Zia Khan, a principal at Katzenbach Partners in New York, said Fenty's style sounds like "air-traffic controller mode."

Employees "take cues from their leader," Khan said. "You're much more on display, and you have the chance to really reinforce your values and culture. But . . . if you need to think quietly and privately about major issues, it's kind of hard to do that."

Thus far, staff members in the bullpen profess to love their environment, huddling around one another's desks or using two small, doorless conference rooms. Memos are out; impromptu chats are in.

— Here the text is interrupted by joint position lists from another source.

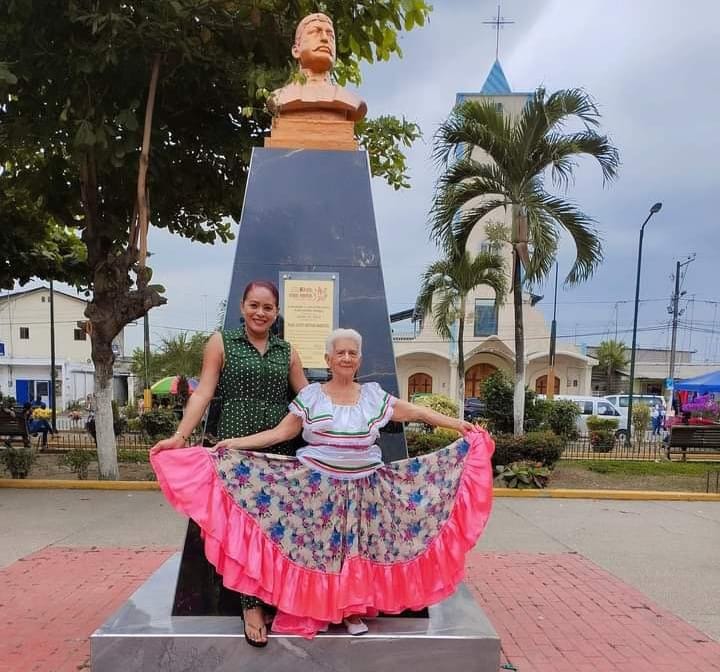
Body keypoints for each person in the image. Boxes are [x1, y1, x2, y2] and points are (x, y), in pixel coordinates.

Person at [151, 328, 494, 643]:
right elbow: (281, 433)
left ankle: (352, 610)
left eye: (352, 353)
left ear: (359, 360)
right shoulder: (312, 396)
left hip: (365, 489)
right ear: (328, 359)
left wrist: (458, 425)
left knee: (357, 549)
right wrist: (235, 444)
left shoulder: (373, 396)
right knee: (320, 552)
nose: (346, 358)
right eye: (339, 353)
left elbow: (416, 413)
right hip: (318, 490)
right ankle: (318, 609)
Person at [151, 280, 308, 647]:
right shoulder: (222, 343)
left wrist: (353, 414)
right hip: (235, 449)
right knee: (243, 530)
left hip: (279, 450)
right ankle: (250, 606)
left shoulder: (287, 351)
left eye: (268, 307)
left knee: (276, 530)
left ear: (277, 312)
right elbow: (204, 392)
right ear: (242, 306)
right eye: (254, 305)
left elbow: (309, 398)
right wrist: (180, 436)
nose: (260, 313)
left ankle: (278, 600)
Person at [267, 13, 367, 121]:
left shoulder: (350, 100)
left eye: (331, 36)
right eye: (315, 32)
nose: (325, 39)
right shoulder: (280, 97)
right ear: (296, 51)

"In the time it would take to send five e-mails back and forth to talk about a situation, you can solve it with a short conversation," Ginsberg said.

There is some griping, but mostly about minor things. Although staff members are mostly in their 30s and early 40s, the dress code isn't Silicon Valley casual. Fenty, always in a suit, requires staff to look professional at all times. "I'm a jeans girl," lamented Hobson, 32, the stylish spokeswoman, who owns 15 pairs, mostly designer. She's wearing a gray pantsuit on a snowy day.

Tene Dolphin, Fenty's usually cheerful chief of staff, is the enforcer, shushing colleagues when they get too loud. She allows staffers to listen to D.C. political talk shows or council hearings on their computer headphones but asks them to keep one ear free, lest the mayor call.

Perhaps the biggest bugaboo: tiny trash cans the size of Thermoses, designed to encourage recycling.

"I thought there was candy in them," said Peter Nickles, Fenty's general counsel. He promptly violated bullpen law by sneaking in a large metal trash can.

Still, Nickles, the father figure at 68 who favors tweed three-piece suits, thumbs away on his BlackBerry and compares the bullpen to the way his staff prepared for trial in the private sector.

"We'd take over a conference room for six or eight weeks, and the trial team would spend time in there," he said. "Increasingly, in an e-mail age, we do not see each other or even talk about business or our private lives. It's good to know how each other is doing, if our families are okay. That creates a bond."

Tangherlini was a bullpen convert before joining Fenty. As chief financial officer of the D.C. police years ago, Tangherlini put his entire 50-person staff in one room after reading about the concept in the book "The Emperors of Chocolate," about competition between the Hershey and Mars companies.